Finding work in Canada is not easy, especially if you are looking for a job prospect before you arrive. The job search process of preparing your resume, applying, networking and interviewing for the roles you want is a full-time job that often requires you to be here in person.
It is possible to have a job prospect before you land and once you’ve obtained your Permanent Residence status. You can increase your chances of finding work before you arrive by following these tips.
1. Have a Canadian-Style Resume and Cover Letter
Different countries have different requirements when it comes to their workforce and job application process. A Canadian-style resume is recommended to be no more than 2 pages. Resumes should include the most relevant work experience that relates to the job you are applying that dates back no more than 10 years. Never list your salary, a picture, or other personal details like your marital status and family information. The human rights code in Canada protects employees from having to disclose any of those personal details so that you won’t be discriminated against based on those details
2. Refine Your LinkedIn Account
If you’ve already told your work and networks in your country of origin that you will be moving to Canada, then change your location on your LinkedIn profile to a Canadian one instead of your country of origin’s. Recruiters looking for candidates on LinkedIn will favour local candidates over those who are overseas.

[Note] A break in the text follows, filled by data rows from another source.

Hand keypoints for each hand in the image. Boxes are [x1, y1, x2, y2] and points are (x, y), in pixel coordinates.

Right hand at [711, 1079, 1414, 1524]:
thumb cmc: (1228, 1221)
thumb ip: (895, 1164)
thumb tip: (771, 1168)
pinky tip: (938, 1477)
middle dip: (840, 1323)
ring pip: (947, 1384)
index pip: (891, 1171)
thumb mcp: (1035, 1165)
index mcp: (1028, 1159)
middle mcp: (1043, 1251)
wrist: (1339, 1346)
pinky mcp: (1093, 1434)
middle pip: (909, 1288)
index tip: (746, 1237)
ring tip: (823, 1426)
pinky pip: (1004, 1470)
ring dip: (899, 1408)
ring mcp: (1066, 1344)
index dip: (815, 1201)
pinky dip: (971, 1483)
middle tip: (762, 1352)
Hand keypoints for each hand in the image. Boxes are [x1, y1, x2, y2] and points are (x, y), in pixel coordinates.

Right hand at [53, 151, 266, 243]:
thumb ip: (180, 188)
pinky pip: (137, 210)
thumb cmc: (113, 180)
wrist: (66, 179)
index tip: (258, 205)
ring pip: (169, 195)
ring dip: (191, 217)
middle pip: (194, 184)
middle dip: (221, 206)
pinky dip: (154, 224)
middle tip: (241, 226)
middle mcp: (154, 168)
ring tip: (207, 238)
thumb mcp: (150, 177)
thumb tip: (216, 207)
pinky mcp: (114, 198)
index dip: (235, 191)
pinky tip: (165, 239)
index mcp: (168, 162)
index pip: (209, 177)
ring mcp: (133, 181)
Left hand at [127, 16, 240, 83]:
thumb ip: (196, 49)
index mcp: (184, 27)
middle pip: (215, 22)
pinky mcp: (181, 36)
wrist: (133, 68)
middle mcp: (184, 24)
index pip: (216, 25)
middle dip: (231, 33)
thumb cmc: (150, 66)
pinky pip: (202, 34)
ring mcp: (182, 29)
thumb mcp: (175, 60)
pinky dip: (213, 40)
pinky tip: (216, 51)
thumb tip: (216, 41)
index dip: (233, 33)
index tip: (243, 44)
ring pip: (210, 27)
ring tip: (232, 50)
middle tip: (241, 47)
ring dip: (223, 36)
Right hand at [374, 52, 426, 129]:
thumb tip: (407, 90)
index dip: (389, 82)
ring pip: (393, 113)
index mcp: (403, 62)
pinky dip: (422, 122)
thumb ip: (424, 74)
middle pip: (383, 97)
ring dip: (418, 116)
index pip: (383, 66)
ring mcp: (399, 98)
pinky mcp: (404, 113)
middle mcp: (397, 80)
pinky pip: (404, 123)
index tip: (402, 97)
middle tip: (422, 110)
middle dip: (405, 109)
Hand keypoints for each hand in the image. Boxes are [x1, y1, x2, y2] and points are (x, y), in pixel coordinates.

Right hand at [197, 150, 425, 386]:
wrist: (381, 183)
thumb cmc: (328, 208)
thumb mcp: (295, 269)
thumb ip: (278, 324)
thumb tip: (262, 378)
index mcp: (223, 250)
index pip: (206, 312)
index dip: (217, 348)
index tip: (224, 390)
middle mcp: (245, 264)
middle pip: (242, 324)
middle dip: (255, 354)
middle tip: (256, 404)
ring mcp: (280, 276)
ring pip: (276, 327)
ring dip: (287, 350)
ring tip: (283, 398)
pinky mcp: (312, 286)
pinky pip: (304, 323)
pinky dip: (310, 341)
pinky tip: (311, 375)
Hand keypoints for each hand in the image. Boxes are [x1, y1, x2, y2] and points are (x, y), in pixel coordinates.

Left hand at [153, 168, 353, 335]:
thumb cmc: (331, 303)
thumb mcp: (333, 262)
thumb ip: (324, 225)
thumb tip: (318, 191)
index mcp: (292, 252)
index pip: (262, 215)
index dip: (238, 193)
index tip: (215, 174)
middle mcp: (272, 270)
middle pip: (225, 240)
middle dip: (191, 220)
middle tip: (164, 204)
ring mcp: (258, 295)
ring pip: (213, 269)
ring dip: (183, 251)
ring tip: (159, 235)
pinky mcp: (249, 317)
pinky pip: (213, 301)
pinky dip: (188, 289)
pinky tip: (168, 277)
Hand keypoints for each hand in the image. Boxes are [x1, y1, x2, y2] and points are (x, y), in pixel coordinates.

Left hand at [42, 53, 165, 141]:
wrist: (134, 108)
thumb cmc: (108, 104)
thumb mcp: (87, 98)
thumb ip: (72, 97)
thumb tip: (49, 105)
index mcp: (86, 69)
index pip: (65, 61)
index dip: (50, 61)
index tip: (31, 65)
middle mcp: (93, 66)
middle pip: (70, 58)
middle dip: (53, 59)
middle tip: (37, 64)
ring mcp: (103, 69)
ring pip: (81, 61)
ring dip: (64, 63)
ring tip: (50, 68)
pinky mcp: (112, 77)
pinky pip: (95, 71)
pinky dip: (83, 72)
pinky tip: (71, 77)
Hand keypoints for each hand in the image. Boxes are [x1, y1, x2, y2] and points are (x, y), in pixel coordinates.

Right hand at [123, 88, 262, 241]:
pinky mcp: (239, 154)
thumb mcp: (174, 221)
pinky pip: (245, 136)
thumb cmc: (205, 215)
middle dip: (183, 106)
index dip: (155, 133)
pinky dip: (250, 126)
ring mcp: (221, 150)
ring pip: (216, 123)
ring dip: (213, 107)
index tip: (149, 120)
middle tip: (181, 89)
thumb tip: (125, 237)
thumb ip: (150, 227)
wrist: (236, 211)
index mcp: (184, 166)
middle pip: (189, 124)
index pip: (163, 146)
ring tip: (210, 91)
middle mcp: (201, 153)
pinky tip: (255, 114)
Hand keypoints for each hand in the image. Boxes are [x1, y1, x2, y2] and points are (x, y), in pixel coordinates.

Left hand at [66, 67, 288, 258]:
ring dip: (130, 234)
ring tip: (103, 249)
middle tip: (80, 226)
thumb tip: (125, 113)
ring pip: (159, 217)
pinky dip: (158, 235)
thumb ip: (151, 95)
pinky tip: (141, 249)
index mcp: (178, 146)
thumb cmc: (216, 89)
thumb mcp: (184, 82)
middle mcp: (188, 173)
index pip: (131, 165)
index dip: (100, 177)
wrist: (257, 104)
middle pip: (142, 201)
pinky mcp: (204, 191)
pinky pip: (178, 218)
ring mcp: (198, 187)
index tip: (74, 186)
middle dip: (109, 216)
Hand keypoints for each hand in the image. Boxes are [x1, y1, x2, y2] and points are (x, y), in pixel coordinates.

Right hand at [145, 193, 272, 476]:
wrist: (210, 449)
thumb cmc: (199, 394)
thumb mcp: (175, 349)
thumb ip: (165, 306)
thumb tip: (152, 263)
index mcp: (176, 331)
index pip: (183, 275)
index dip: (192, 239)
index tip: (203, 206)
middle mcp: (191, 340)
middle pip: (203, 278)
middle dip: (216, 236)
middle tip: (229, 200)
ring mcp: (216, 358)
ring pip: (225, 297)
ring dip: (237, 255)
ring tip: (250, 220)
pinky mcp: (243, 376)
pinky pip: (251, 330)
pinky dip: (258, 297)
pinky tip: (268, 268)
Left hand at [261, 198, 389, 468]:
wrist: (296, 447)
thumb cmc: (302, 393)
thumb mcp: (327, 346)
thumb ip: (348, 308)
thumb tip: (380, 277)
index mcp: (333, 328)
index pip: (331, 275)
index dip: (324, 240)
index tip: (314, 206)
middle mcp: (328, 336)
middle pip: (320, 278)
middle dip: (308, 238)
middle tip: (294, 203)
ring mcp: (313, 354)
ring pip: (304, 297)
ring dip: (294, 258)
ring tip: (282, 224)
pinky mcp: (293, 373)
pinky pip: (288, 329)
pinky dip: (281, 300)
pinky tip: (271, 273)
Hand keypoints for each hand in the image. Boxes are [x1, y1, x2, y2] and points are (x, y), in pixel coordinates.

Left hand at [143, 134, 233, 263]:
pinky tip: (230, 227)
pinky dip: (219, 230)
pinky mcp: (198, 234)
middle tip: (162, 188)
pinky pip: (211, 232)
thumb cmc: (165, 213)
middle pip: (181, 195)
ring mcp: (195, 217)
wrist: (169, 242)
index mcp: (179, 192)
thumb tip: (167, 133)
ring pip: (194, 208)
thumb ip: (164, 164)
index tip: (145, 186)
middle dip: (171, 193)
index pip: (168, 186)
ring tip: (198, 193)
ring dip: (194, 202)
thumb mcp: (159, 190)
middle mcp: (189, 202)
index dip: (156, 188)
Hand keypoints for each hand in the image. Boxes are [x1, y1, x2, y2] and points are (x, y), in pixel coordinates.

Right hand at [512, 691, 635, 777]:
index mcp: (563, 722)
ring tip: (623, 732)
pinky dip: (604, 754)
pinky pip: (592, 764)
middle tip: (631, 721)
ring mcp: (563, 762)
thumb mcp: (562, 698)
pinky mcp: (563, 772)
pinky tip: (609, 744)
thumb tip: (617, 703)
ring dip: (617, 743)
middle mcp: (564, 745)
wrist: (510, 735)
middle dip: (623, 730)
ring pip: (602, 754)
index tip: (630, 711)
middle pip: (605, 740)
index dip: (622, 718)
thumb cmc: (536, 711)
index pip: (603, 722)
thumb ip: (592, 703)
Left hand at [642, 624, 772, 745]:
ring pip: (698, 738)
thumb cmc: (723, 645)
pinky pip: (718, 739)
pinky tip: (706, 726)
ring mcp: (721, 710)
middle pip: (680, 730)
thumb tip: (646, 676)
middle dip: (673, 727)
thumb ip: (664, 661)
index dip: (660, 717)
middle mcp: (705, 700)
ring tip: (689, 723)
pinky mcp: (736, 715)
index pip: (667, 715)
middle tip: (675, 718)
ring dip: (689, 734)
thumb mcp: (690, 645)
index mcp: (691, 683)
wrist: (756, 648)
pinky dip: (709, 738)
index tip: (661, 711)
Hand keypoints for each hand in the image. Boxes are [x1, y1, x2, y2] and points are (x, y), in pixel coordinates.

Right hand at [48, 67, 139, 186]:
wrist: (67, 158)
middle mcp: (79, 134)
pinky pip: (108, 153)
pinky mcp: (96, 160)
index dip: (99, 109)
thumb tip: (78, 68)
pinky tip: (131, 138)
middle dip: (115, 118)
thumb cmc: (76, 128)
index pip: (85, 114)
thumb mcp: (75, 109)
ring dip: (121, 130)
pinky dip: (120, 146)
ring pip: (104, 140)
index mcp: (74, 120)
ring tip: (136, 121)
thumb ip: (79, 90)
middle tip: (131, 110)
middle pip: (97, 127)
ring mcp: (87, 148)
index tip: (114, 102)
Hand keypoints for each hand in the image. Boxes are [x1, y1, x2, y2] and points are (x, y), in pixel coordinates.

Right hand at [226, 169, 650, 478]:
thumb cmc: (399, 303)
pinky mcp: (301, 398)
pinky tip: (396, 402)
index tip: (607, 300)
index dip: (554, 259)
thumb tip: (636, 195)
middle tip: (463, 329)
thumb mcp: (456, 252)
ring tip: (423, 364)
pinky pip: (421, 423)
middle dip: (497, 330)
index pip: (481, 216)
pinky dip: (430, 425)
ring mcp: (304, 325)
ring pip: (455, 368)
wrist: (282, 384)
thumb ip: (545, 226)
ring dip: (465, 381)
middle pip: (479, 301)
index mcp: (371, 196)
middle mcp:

Also, make sure your LinkedIn account is up to date with the most current information, and that your grammar is perfect. Poor grammar or careless mistakes can make you appear like your English level is not up to standard. Recruiters need to see that you have a professional level of communication before they can consider you for a job.
3. Join a Professional Immigrant Network (PIN)
You will need to network a lot before you get hired. A good way to do that before you arrive is by joining online local community groups like an immigrant-led professional association in the area you are planning to live. They are formed by employers and other professionals in your field of work. They are just as important as a social network of family and friends. PINs can help you build your career by surrounding you with other professionals who understand your experience, expertise, and the labour market for your profession.
There are many professional associations for immigrants led by immigrants across Ontario. For example, TRIEC’s Professional Immigrant Networks (PINs) program is made up of a network of over 70 associations in a variety of fields including accounting and finance, law, engineering, media, etc. Search and join an association within PINs to share learning, leverage skills, and make strong connections to find meaningful employment.
4. Find a Mentoring Program
Mentoring programs match you with an established professional in Canada for a one-on-one, occupation-specific, mentoring relationship. A strong mentoring partnership can help you build vital professional connections, learn about the corporate culture and help you gain labour market insights in your respective field of employment. Research different mentoring programs in and around your destination city to become a “mentee” and find a mentor in your professional field. TRIEC Mentoring Partnership provides a mentorship program in the Greater Toronto Area. According to TRIEC, 77% of mentees find employment in their field or a related field within six months of completing the program.
5. Determine What Canadian Accreditations You Will Need
Research what extra accreditation or education you may need to successfully transition into your career field in Canada. Canada has a labour force with workers from all over the world with different types of learning credentials. You may need to take extra courses or write an exam to validate the credentials of your country of origin. Do not let unrecognized international credentials prevent you from attaining the job that matches your full experience and expertise. The Canadian Information Centre for International Credentials (CICIC) helps you determine what credentials you will need to practice your occupation in Canada.
6. Register for Free Pre-Arrival Government Programs
The government offers free programs to help you find work faster. You can register online for pre-arrival employment services like JVS’, CanPrep program or NextStopCanada, before you get here. CanPrep connects skilled newcomer professionals from all around the world to an Employment Specialist who will support them in navigating the Canadian job market.
According to CanPrep’s Employment Specialists, It’s not only important that you access pre-arrival services but you should also be actively networking. You can get much better results when you engage with government-funded support programs and use the information provided by them to implement practical job search strategies. Many of CanPrep participants have found jobs as soon as they arrived, some even before arriving because of good strategies.
Orientation to Ontario also offers free webinars and workshops you can take online.
7. Consider Volunteer Work
Don’t rule out volunteer opportunities as an immediate way to gain experience when you first get here. Pick volunteer opportunities that are relevant to your skill set and career. You don’t need to dedicate the entire work week to doing volunteer work, as you will need to apply your time towards your job-search. But dedicating a few hours a week of volunteer experience can help you understand the Canadian work culture, and practice your technical skills and communication skills (perfect your English). It’s also a good opportunity to get Canadian references.